- **WHAT TO DO**:
**A.** Copy out everything in the dm-thin discard patch from "Signed-off-by: Zorro Lang" down to "will hang there.".
**B.** Answer these from the dm-thin discard patch:
(i) Which filesystem's shutdown races with fstrim in the deadlock case?
(ii) What result does the test give if only the fs bug is fixed?
(iii) How many files does the patch change?
**C.** Continue the dm-thin discard test patch from the point where it stops.

- **SUPPLIED TEXT**:
++++

If a user constructs a test that loops repeatedly over below steps
on dm-thin, block allocation can fail due to discards not having
completed yet (Fixed by a685557 dm thin: handle running out of data
space vs concurrent discard):
1) fill thin device via filesystem file
2) remove file
3) fstrim

And this maybe cause a deadlock (fast device likes ramdisk can help
a lot) when racing a fstrim with a filesystem (XFS) shutdown. (Fixed
by 8c81dd46ef3c Force log to disk before reading the AGF during a
fstrim)

This case can reproduce both two bugs if they're not fixed. If only
the dm-thin bug is fixed, then the test will pass. If only the fs
bug is fixed, then the test will fail. If both of bugs aren't fixed,
the test will hang.

Signed-off-by: Zorro Lang <zlang@redhat.com>
---

Hi,

If both of two bugs aren't fixed, a loop device base on tmpfs can help
reproduce the XFS deadlock:
1) mount -t tmpfs tmpfs /tmp
2) dd if=/dev/zero of=/tmp/test.img bs=1M count=100
3) losetup /dev/loop0 /tmp/test.img
4) use /dev/loop0 to be SCRATCH_DEV, run this case. The test will hang there.

Ramdisk can help trigger the race. Maybe NVME device can help too. But it's
hard to reproduce on general disk.

If the XFS bug is fixed, above steps can reproduce dm-thin bug, the test
will fail.

Unfortunately, if the dm-thin bug is fixed, then this case can't reproduce
the XFS bug singly.

Thanks,
Zorro

 tests/generic/499     | 85 +++++++++++++++++++++++++++++++++++++++++++++++++++
 tests/generic/499.out |  2 ++
 tests/generic/group   |  1 +
 3 files changed, 88 insertions(+)
 create mode 100755 tests/generic/499
 create mode 100644 tests/generic/499.out

diff --git a/tests/generic/499 b/tests/generic/499
new file mode 100755
index 00000000..24adfc3a
--- /dev/null
+++ b/tests/generic/499
@@ -0,0 +1,85 @@
+#! /bin/bash
+# SPDX-License-Identifier: GPL-2.0
+# Copyright (c) 2018 Red Hat Inc.  All Rights Reserved.
+#
+# FS QA Test 499
+#
+# Race test running out of data space with concurrent discard operation on
+# dm-thin.

++++

- **RECORD EXCERPTS**:
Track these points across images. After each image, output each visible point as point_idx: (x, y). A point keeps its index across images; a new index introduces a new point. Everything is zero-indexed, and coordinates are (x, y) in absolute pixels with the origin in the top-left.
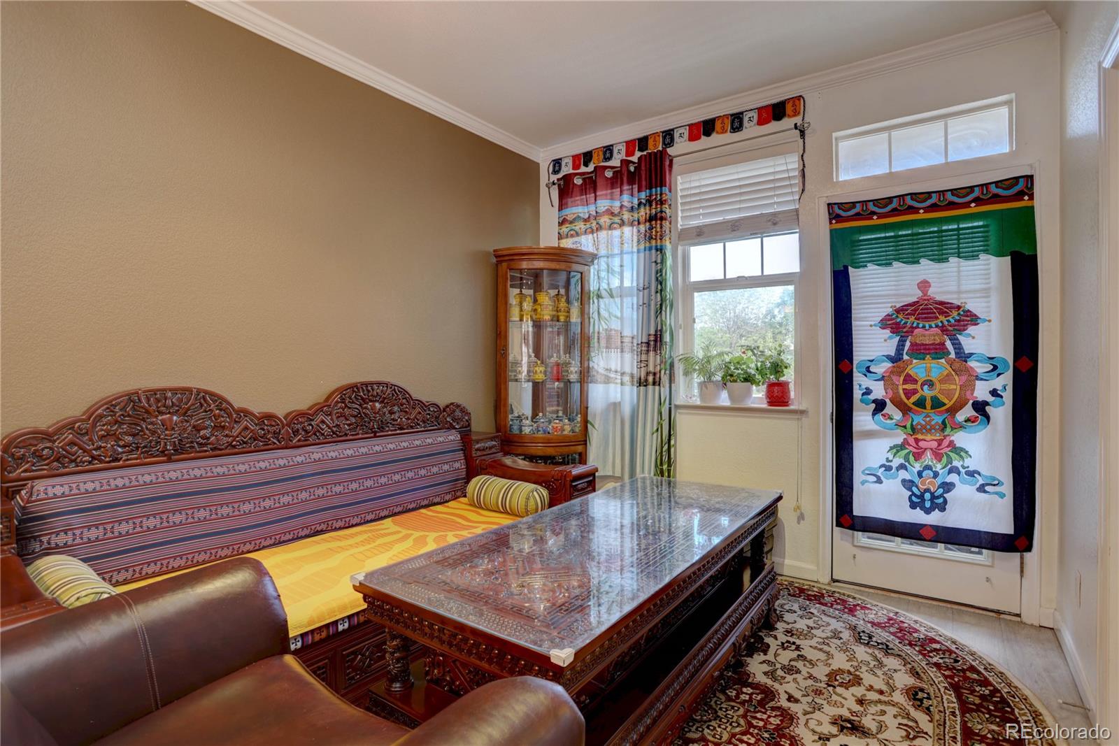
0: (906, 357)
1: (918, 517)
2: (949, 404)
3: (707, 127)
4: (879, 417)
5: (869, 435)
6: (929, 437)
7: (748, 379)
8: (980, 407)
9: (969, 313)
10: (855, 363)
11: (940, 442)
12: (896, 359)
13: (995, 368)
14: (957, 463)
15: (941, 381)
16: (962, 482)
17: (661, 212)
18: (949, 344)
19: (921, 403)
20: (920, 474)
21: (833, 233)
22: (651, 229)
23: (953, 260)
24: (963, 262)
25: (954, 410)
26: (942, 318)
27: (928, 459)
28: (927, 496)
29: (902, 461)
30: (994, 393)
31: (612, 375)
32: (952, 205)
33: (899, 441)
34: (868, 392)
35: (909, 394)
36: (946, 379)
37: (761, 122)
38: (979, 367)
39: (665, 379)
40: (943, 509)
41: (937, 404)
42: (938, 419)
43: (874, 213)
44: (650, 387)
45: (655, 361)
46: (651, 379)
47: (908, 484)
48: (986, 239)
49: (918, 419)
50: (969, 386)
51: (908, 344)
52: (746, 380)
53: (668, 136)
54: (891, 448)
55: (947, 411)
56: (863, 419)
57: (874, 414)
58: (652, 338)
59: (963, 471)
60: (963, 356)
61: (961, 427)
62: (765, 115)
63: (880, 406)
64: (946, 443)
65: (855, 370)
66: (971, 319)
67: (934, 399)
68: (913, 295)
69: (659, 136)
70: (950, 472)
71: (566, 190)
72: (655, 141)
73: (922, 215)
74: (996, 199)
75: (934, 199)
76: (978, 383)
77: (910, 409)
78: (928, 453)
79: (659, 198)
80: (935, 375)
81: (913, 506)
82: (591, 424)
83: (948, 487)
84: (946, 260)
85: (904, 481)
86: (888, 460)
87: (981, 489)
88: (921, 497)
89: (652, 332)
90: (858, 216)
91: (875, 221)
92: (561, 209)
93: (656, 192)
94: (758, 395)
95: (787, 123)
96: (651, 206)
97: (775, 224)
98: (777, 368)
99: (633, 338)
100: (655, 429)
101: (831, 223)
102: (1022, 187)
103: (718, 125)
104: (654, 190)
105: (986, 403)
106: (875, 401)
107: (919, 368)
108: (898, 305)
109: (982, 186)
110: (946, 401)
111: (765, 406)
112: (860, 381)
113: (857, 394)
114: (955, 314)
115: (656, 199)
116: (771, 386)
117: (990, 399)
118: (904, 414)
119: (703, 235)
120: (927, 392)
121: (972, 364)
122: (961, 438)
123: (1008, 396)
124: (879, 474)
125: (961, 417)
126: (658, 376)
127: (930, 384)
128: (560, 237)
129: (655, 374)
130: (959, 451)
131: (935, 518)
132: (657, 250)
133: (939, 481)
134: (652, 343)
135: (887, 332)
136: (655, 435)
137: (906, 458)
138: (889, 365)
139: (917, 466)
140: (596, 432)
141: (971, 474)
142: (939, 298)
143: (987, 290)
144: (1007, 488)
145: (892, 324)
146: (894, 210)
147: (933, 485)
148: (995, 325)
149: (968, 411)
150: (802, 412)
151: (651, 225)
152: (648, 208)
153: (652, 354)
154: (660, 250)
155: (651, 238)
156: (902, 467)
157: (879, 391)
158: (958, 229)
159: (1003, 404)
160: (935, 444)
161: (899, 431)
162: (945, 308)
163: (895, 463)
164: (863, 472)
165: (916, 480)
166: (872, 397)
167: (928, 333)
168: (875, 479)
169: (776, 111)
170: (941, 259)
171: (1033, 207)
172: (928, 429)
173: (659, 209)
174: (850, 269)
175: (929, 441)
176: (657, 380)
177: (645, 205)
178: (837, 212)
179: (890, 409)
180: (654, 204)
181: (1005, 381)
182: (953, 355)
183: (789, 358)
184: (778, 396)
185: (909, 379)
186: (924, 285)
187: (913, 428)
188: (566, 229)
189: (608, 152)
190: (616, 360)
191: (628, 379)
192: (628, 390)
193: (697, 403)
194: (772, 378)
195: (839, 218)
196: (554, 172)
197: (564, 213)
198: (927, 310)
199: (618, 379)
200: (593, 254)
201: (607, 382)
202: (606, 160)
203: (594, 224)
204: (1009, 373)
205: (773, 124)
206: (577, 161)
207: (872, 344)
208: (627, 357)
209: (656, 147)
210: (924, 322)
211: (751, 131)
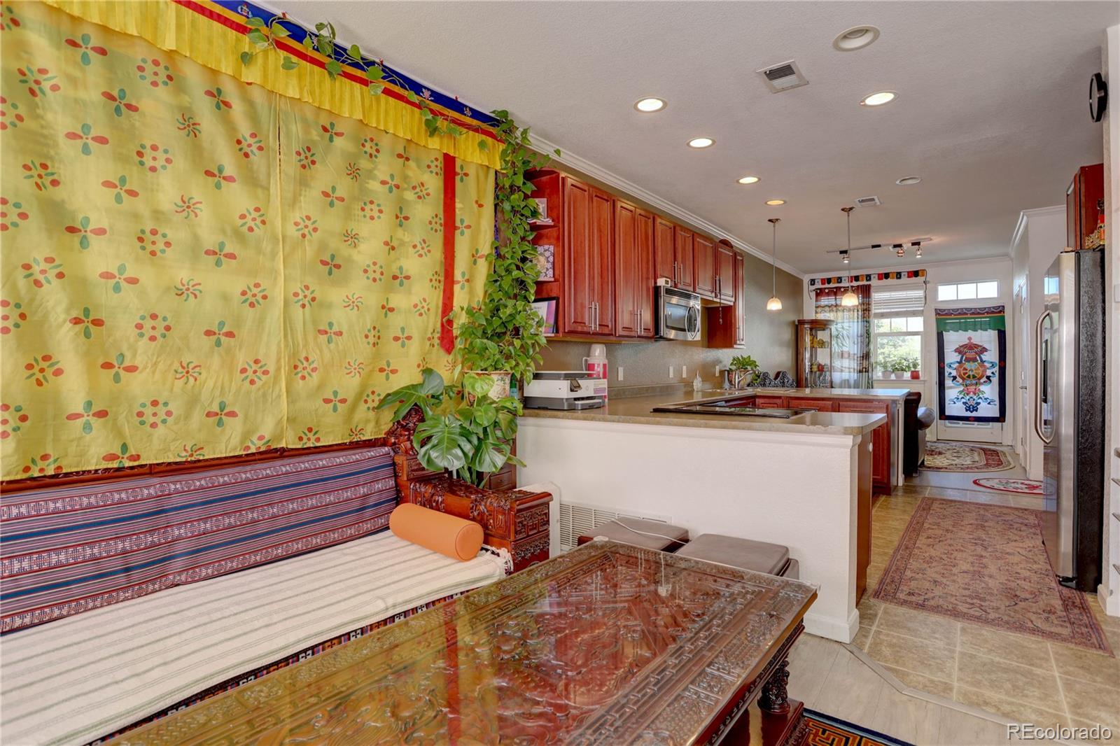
0: (964, 362)
1: (968, 414)
2: (979, 377)
3: (887, 276)
4: (955, 382)
5: (951, 388)
6: (971, 388)
7: (903, 370)
8: (988, 378)
9: (984, 348)
10: (945, 364)
11: (976, 389)
12: (960, 362)
13: (993, 365)
14: (981, 396)
15: (975, 369)
16: (983, 402)
17: (869, 307)
18: (978, 358)
19: (969, 377)
20: (969, 400)
21: (936, 319)
22: (865, 315)
23: (979, 331)
24: (982, 332)
25: (980, 379)
26: (976, 349)
27: (971, 395)
28: (971, 407)
30: (993, 373)
31: (843, 369)
32: (979, 313)
33: (962, 389)
34: (950, 373)
35: (964, 374)
36: (978, 369)
37: (909, 277)
38: (988, 365)
39: (870, 370)
40: (976, 411)
41: (974, 377)
42: (974, 382)
43: (953, 314)
44: (864, 373)
45: (866, 363)
46: (864, 370)
47: (965, 403)
48: (990, 325)
49: (968, 382)
50: (985, 371)
51: (964, 357)
53: (868, 277)
54: (959, 392)
55: (978, 379)
56: (948, 382)
57: (953, 381)
58: (864, 355)
59: (983, 398)
60: (983, 362)
61: (982, 384)
62: (910, 274)
63: (955, 378)
65: (945, 366)
66: (985, 350)
67: (973, 375)
68: (967, 342)
69: (864, 277)
70: (979, 398)
71: (820, 293)
72: (862, 278)
73: (969, 316)
74: (993, 312)
75: (973, 311)
76: (988, 370)
78: (972, 393)
80: (973, 368)
81: (967, 410)
83: (978, 404)
84: (977, 331)
85: (964, 403)
86: (957, 396)
87: (989, 403)
88: (969, 407)
89: (865, 352)
90: (946, 314)
92: (816, 301)
93: (867, 299)
94: (907, 375)
95: (920, 279)
97: (914, 314)
98: (915, 365)
99: (854, 354)
101: (936, 316)
102: (1001, 310)
103: (891, 275)
104: (865, 299)
105: (990, 376)
106: (953, 376)
107: (967, 365)
108: (961, 345)
109: (988, 308)
110: (977, 376)
111: (910, 379)
112: (947, 370)
113: (946, 374)
114: (980, 348)
115: (867, 302)
116: (912, 372)
117: (992, 375)
118: (964, 380)
119: (883, 315)
120: (971, 373)
121: (985, 364)
122: (982, 388)
123: (997, 374)
124: (954, 400)
125: (982, 381)
126: (867, 369)
127: (972, 371)
128: (816, 312)
130: (983, 392)
131: (974, 414)
132: (867, 321)
134: (865, 357)
135: (957, 354)
137: (964, 395)
138: (958, 364)
139: (968, 397)
141: (986, 399)
142: (975, 343)
143: (990, 341)
144: (997, 402)
145: (957, 350)
146: (960, 313)
147: (973, 403)
148: (992, 352)
149: (984, 379)
150: (924, 381)
151: (865, 313)
152: (863, 305)
153: (865, 360)
155: (864, 318)
156: (962, 398)
157: (954, 373)
158: (981, 321)
159: (996, 376)
160: (974, 390)
161: (961, 386)
162: (977, 346)
163: (960, 397)
164: (949, 400)
165: (968, 402)
167: (971, 354)
168: (953, 402)
169: (915, 274)
170: (975, 330)
171: (1004, 316)
172: (972, 385)
174: (944, 332)
177: (861, 305)
178: (939, 312)
179: (958, 379)
180: (866, 304)
181: (996, 369)
182: (979, 361)
183: (919, 362)
184: (915, 376)
185: (965, 369)
186: (970, 339)
187: (967, 385)
188: (819, 310)
189: (839, 280)
190: (846, 363)
191: (852, 370)
192: (852, 374)
193: (881, 378)
194: (913, 369)
195: (939, 314)
196: (811, 284)
197: (819, 303)
198: (971, 347)
199: (847, 370)
200: (833, 321)
201: (842, 371)
202: (838, 282)
203: (834, 309)
204: (998, 367)
205: (914, 278)
206: (823, 281)
207: (951, 357)
208: (852, 362)
209: (863, 280)
210: (971, 352)
211: (904, 279)
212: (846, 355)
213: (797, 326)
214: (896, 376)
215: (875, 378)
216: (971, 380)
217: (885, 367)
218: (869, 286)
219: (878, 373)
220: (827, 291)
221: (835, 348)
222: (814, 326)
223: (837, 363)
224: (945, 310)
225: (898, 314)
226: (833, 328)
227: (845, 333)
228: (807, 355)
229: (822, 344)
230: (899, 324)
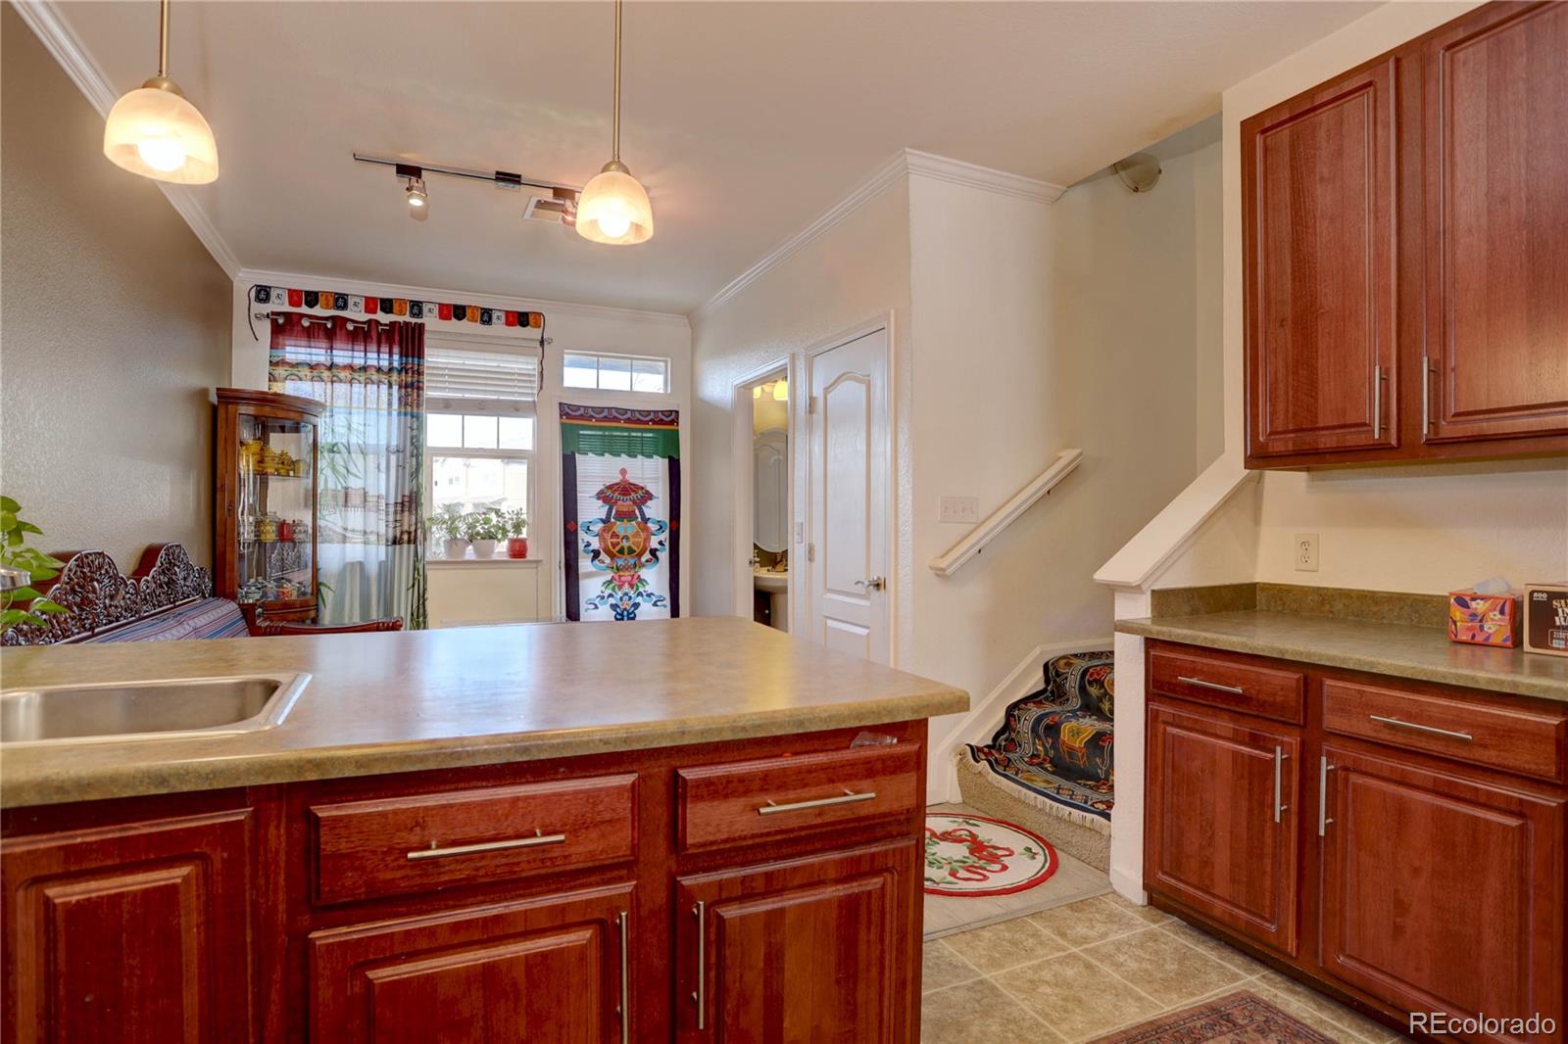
0: (613, 520)
2: (638, 551)
3: (459, 312)
4: (596, 562)
5: (590, 575)
6: (627, 573)
7: (491, 537)
8: (653, 552)
9: (647, 492)
10: (579, 524)
11: (633, 576)
12: (606, 521)
13: (661, 527)
14: (641, 590)
15: (633, 536)
16: (645, 601)
17: (418, 381)
18: (637, 512)
19: (621, 551)
20: (621, 599)
21: (563, 426)
22: (407, 396)
23: (639, 457)
24: (646, 459)
25: (640, 555)
26: (633, 494)
27: (626, 588)
28: (625, 613)
29: (610, 591)
30: (661, 543)
31: (349, 534)
32: (639, 421)
33: (609, 578)
34: (588, 544)
35: (614, 545)
36: (636, 535)
37: (509, 323)
38: (653, 527)
39: (419, 536)
41: (631, 551)
42: (632, 562)
43: (592, 417)
44: (405, 546)
45: (410, 520)
46: (406, 537)
47: (614, 607)
48: (656, 446)
49: (620, 562)
50: (647, 540)
51: (614, 511)
52: (491, 538)
53: (416, 309)
54: (604, 583)
55: (637, 555)
56: (585, 564)
57: (592, 561)
58: (406, 499)
59: (644, 594)
60: (646, 520)
61: (642, 566)
62: (511, 319)
63: (596, 554)
64: (636, 577)
65: (579, 529)
66: (648, 496)
67: (629, 548)
68: (617, 479)
69: (406, 304)
70: (638, 595)
72: (400, 305)
73: (622, 424)
74: (661, 422)
75: (629, 415)
76: (653, 537)
77: (615, 556)
78: (626, 585)
79: (416, 368)
80: (629, 533)
82: (326, 586)
83: (636, 605)
84: (635, 457)
85: (612, 605)
86: (602, 592)
87: (655, 604)
88: (622, 615)
89: (407, 493)
90: (581, 417)
91: (593, 422)
92: (273, 347)
93: (413, 361)
94: (502, 548)
95: (531, 333)
96: (406, 373)
97: (517, 410)
98: (517, 527)
99: (378, 497)
100: (411, 584)
101: (561, 417)
102: (670, 418)
103: (469, 313)
104: (410, 359)
105: (656, 550)
106: (593, 551)
107: (621, 528)
108: (608, 484)
109: (654, 411)
110: (635, 549)
111: (506, 558)
112: (583, 537)
113: (581, 546)
114: (640, 492)
115: (412, 368)
116: (513, 542)
117: (659, 547)
118: (612, 559)
119: (447, 406)
120: (625, 544)
121: (650, 525)
122: (644, 573)
123: (667, 544)
124: (596, 602)
125: (643, 559)
126: (413, 535)
128: (272, 378)
129: (409, 533)
130: (641, 580)
132: (412, 416)
133: (631, 603)
134: (407, 504)
135: (600, 502)
136: (411, 590)
137: (613, 589)
138: (601, 525)
139: (620, 594)
140: (331, 593)
141: (649, 595)
142: (631, 481)
143: (657, 478)
144: (668, 602)
145: (601, 496)
146: (605, 417)
147: (627, 604)
148: (660, 499)
149: (647, 556)
150: (537, 562)
151: (406, 392)
152: (404, 374)
153: (406, 514)
154: (417, 417)
155: (406, 404)
156: (610, 595)
157: (596, 544)
158: (642, 437)
159: (664, 550)
160: (630, 578)
161: (608, 571)
162: (636, 488)
163: (606, 595)
164: (586, 603)
165: (620, 603)
166: (591, 548)
167: (625, 504)
168: (593, 606)
169: (521, 319)
170: (632, 455)
171: (677, 432)
172: (626, 568)
173: (416, 379)
174: (577, 455)
175: (626, 576)
176: (412, 538)
177: (400, 372)
178: (566, 411)
179: (603, 556)
180: (410, 371)
181: (665, 536)
182: (639, 519)
183: (526, 518)
184: (518, 551)
185: (615, 535)
186: (623, 472)
187: (618, 569)
188: (280, 371)
189: (341, 301)
190: (355, 519)
191: (373, 538)
192: (372, 548)
193: (444, 559)
194: (511, 535)
195: (567, 414)
196: (259, 299)
197: (278, 353)
198: (625, 488)
199: (359, 538)
200: (323, 406)
201: (344, 539)
202: (338, 308)
203: (326, 374)
204: (668, 531)
205: (518, 328)
206: (295, 297)
207: (590, 510)
208: (372, 516)
209: (401, 313)
210: (624, 496)
211: (499, 327)
212: (356, 499)
213: (214, 409)
214: (477, 551)
215: (429, 557)
216: (624, 557)
217: (452, 530)
218: (421, 327)
219: (436, 545)
220: (306, 323)
221: (328, 481)
222: (267, 410)
223: (331, 519)
224: (579, 407)
225: (480, 408)
226: (322, 422)
227: (354, 440)
228: (247, 497)
229: (287, 467)
230: (481, 430)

++++

- **PER-TASK ANSWERS**:
**A.**
Signed-off-by: Zorro Lang <zlang@redhat.com>
---

Hi,

If both of two bugs aren't fixed, a loop device base on tmpfs can help
reproduce the XFS deadlock:
1) mount -t tmpfs tmpfs /tmp
2) dd if=/dev/zero of=/tmp/test.img bs=1M count=100
3) losetup /dev/loop0 /tmp/test.img
4) use /dev/loop0 to be SCRATCH_DEV, run this case. The test will hang there.

**B.**
(i) XFS
(ii) The test will fail.
(iii) 3 files

**C.**
+#
+# If a user constructs a test that loops repeatedly over below steps on
+# dm-thin, block allocation can fail due to discards not having completed
+# yet (Fixed by a685557 dm thin: handle running out of data space vs
+# concurrent discard):
+# 1) fill thin device via filesystem file
+# 2) remove file
+# 3) fstrim
+#
+# And this maybe cause a deadlock when racing a fstrim with a filesystem
+# (XFS) shutdown. (Fixed by 8c81dd46ef3c Force log to disk before reading
+# the AGF during a fstrim)
+#
+seq=`basename $0`
+seqres=$RESULT_DIR/$seq
+echo "QA output created by $seq"
+
+here=`pwd`
+tmp=/tmp/$$
+status=1	# failure is the default!
+trap "_cleanup; exit \$status" 0 1 2 3 15
+
+_cleanup()
+{
+	cd /
+	rm -f $tmp.*
+	_dmthin_cleanup
+}
+
+# get standard environment, filters and checks
+. ./common/rc
+. ./common/dmthin
+
+# remove previous $seqres.full before test
+rm -f $seqres.full
+
+# real QA test starts here
+_supported_fs generic
+_supported_os Linux
+_require_scratch_nocheck
+_require_dm_target thin-pool
+
+# Create a thin pool and a *slightly smaller* thin volume, it's helpful
+# to reproduce the bug
+BACKING_SIZE=$((50 * 1024 * 1024 / 512))	# 50M
+VIRTUAL_SIZE=$((BACKING_SIZE + 1024))		# 50M + 1k
+CLUSTER_SIZE=$((64 * 1024 / 512))		# 64K
+
+_dmthin_init $BACKING_SIZE $VIRTUAL_SIZE $CLUSTER_SIZE 0
+_dmthin_set_fail
+_mkfs_dev $DMTHIN_VOL_DEV
+_dmthin_mount
+
+# There're two bugs at here, one is dm-thin bug, the other is filesystem
+# (XFS especially) bug. The dm-thin bug can't handle running out of data
+# space with concurrent discard well. Then the dm-thin bug cause fs unmount
+# hang when racing a fstrim with a filesystem shutdown.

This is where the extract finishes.